Extract provided »
+===+

Three of Cheer Extreme's locations are owned by sisters Courtney Smith-Pope and Kelly Helton, members of the family that founded the company. The other eight locations are under separate ownership and pay a licensing fee to use the Cheer Extreme brand.

Smith-Pope declined to be interviewed. In a statement, she said Williams "was not welcome in our facilities," a point she said she reiterated to staff when she learned he showed up at the Charlotte gym. That location closed this year. Smith-Pope said Cheer Extreme has never hired or paid Williams and any coaching Williams did was individual lessons booked by parents "with no Cheer Extreme knowledge or involvement."

Williams appears in at least half a dozen Instagram photos that official Cheer Extreme team accounts posted after his arrest. Williams told USA TODAY that Charlotte gym director Tez Parker is a close friend who asked him for input during practices. Williams said Parker connected him with families seeking cheer lessons after Williams lost his job teaching middle school, when he was charged with two counts of felony criminal sexual conduct with a minor.

Williams insisted he is not a coach.

“What you’re seeing from the outside is like, ‘Oh, you're a coach,’” he said. "But no, I’m just a glorified spectator, I guess, if you want to call it that."

In two photos taken this spring during a cheer competition in Florida, Williams posed beside Cheer Extreme athletes while wearing a Cheer Extreme team outfit, the word "Coach" emblazoned on his shorts.

+===+

Task description »
Name every person mentioned in the excerpt about Cheer Extreme. This data has no connection to the excerpt.

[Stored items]
+===+

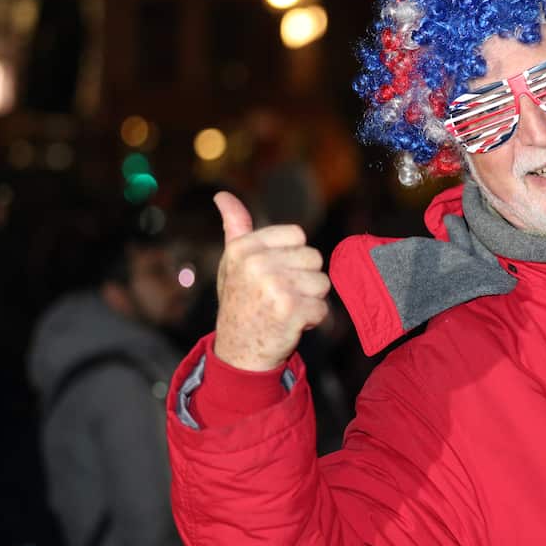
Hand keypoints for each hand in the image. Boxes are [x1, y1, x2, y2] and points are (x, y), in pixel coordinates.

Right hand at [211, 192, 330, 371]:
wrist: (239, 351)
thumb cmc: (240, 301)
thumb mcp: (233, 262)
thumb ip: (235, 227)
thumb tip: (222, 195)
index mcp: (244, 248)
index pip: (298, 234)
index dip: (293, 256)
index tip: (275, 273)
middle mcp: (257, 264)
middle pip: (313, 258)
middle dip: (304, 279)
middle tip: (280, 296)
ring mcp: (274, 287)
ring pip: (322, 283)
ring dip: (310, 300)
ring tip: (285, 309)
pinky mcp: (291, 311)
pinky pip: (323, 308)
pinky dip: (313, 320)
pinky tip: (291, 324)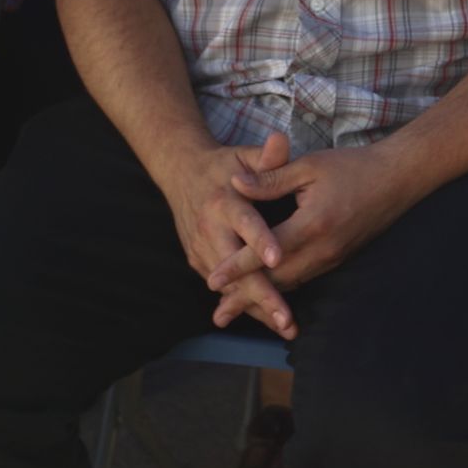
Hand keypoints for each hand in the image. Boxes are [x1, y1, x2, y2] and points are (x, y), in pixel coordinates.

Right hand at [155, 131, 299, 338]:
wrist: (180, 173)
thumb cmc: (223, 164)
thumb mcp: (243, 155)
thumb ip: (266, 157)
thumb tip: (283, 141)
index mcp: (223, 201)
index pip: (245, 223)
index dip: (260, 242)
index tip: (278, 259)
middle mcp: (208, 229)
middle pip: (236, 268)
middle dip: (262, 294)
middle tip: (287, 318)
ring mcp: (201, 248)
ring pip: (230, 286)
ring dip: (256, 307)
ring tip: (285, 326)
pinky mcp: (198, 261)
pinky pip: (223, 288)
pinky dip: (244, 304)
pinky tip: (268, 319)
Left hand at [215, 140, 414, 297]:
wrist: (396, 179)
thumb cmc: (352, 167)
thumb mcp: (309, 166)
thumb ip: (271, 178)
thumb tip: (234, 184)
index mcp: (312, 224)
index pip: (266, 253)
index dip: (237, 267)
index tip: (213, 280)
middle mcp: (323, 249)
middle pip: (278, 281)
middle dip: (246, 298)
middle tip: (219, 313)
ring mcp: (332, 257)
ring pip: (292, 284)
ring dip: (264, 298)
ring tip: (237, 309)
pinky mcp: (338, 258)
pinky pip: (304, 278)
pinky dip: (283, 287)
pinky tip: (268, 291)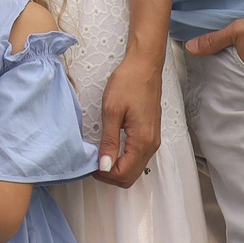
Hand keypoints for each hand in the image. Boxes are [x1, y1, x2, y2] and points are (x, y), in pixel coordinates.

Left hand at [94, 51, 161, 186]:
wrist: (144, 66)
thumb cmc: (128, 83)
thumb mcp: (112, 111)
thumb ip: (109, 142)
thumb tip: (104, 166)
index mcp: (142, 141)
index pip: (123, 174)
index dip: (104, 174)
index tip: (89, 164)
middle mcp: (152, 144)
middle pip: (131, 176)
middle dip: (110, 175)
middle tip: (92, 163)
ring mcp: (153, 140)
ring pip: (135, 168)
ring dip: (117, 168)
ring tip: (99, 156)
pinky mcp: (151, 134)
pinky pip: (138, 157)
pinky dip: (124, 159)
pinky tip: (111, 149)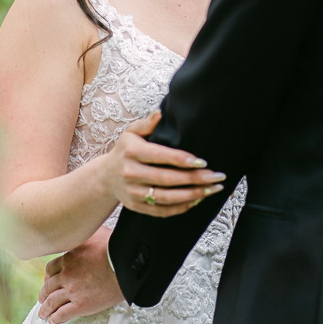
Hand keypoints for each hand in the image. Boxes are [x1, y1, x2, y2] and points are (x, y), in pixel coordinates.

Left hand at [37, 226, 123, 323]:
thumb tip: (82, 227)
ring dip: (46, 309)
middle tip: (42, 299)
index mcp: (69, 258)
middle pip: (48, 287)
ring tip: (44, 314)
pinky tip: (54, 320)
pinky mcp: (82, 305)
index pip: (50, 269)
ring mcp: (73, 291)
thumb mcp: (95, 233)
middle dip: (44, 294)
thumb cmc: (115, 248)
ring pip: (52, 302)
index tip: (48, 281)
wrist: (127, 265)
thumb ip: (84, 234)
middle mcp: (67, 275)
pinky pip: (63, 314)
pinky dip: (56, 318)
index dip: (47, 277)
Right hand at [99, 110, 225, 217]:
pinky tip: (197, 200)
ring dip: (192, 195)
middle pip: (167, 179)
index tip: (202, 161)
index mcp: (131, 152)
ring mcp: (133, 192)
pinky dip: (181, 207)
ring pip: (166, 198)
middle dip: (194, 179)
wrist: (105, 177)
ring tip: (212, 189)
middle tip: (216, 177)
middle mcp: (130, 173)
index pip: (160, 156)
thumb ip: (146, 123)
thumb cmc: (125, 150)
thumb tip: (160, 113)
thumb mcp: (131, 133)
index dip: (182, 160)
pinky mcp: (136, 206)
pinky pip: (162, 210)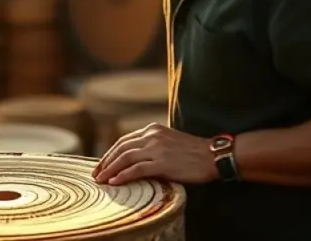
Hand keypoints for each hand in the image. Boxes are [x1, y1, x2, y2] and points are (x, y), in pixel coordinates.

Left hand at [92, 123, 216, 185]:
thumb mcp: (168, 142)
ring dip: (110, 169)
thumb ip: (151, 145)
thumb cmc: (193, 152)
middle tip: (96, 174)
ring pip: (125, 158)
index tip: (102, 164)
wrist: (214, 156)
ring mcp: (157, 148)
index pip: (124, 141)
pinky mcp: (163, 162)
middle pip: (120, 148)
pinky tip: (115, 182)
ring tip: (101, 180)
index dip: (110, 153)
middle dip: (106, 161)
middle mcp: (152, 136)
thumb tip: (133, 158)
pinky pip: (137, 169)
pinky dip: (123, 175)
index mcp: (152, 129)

+===+

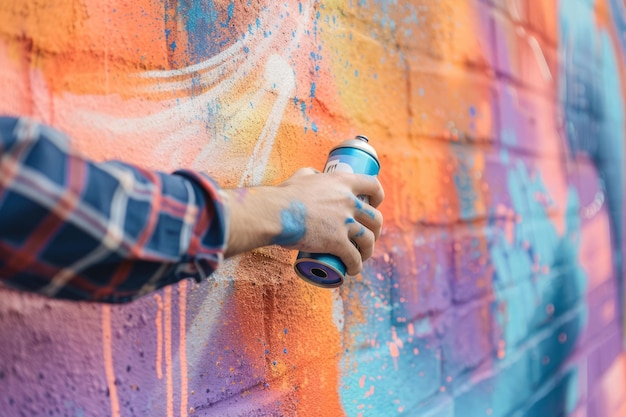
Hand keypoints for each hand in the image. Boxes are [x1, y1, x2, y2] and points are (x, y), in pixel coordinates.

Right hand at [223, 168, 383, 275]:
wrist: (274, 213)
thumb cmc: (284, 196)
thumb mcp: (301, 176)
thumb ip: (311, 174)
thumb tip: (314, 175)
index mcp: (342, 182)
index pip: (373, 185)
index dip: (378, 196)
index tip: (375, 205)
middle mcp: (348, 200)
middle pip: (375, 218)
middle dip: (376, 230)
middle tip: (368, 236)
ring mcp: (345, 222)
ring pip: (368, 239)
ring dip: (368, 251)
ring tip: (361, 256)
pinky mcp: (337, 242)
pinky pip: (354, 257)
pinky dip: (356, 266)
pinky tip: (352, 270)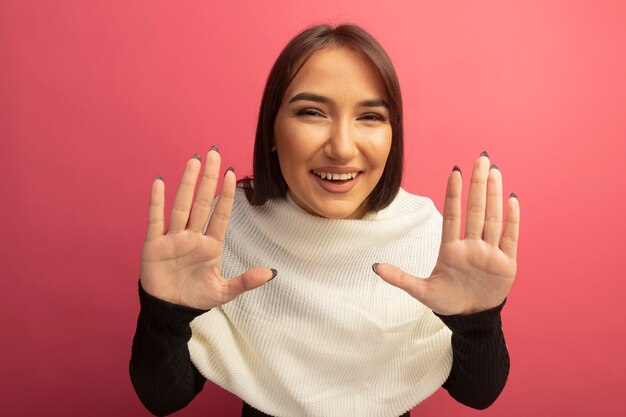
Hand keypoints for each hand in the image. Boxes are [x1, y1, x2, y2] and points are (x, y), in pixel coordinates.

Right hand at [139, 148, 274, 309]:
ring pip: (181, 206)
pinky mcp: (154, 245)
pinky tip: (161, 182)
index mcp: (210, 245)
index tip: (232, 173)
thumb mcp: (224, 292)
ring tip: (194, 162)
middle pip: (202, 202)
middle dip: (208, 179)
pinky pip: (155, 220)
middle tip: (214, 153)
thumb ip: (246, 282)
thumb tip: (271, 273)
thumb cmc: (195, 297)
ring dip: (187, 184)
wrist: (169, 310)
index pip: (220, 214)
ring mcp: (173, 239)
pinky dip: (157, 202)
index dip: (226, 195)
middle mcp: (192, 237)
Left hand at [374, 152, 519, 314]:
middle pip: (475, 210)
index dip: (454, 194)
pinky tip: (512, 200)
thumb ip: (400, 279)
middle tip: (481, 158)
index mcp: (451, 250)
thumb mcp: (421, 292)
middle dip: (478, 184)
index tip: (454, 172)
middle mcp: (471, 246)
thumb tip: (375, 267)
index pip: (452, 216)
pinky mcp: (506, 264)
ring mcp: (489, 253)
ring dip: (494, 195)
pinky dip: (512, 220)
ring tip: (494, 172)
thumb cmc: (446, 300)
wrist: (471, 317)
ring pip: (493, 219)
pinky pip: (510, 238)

+===+

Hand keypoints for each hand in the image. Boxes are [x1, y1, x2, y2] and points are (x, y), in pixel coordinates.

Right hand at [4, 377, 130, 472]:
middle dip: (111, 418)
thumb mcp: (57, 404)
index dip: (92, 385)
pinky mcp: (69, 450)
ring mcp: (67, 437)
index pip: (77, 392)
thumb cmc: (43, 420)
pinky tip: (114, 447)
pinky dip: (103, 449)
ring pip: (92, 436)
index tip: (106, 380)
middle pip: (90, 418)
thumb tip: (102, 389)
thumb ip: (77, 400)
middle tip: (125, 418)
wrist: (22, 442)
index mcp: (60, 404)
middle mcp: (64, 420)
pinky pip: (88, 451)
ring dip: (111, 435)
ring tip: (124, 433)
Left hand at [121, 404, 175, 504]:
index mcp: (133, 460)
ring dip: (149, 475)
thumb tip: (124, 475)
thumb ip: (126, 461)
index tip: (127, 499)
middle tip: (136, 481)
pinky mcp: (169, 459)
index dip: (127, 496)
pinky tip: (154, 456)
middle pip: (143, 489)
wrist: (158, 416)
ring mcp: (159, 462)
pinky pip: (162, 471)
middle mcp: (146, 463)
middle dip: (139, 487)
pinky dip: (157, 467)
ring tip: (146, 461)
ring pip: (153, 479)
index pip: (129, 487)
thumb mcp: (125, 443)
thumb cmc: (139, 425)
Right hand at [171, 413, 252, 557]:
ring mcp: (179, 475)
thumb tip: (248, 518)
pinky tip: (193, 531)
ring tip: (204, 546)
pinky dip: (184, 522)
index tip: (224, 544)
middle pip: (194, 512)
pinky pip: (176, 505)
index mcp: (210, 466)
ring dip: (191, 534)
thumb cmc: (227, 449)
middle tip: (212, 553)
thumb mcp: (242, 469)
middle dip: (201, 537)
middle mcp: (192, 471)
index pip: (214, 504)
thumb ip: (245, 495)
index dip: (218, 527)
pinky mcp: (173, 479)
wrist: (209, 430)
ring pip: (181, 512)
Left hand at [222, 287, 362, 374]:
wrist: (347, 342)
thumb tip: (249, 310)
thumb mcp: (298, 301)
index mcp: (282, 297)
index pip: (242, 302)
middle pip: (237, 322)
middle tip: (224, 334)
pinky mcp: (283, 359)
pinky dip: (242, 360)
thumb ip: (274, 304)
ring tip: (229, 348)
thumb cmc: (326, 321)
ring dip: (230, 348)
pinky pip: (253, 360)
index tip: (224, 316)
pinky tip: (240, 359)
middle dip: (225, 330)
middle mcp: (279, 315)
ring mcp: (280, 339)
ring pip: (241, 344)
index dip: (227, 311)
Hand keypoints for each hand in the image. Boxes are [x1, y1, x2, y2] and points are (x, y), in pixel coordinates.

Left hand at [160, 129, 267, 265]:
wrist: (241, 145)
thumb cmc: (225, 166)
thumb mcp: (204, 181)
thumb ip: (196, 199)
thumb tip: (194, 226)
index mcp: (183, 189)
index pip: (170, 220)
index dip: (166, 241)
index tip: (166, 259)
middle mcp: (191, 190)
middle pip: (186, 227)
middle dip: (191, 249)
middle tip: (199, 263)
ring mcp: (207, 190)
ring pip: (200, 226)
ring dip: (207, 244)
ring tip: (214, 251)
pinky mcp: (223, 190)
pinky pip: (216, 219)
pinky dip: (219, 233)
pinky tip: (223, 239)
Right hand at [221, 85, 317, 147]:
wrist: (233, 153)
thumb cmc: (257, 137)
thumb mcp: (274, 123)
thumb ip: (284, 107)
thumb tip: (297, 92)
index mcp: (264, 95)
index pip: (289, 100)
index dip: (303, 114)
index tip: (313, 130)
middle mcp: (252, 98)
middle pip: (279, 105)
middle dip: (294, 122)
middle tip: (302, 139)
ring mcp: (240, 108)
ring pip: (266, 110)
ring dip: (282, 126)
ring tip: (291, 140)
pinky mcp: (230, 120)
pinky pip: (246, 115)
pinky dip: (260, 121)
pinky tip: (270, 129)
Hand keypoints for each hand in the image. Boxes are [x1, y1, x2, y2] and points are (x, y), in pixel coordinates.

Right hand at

+===+

Answer for this exercise »
Courtney Smith-Pope, Kelly Helton, Williams, Tez Parker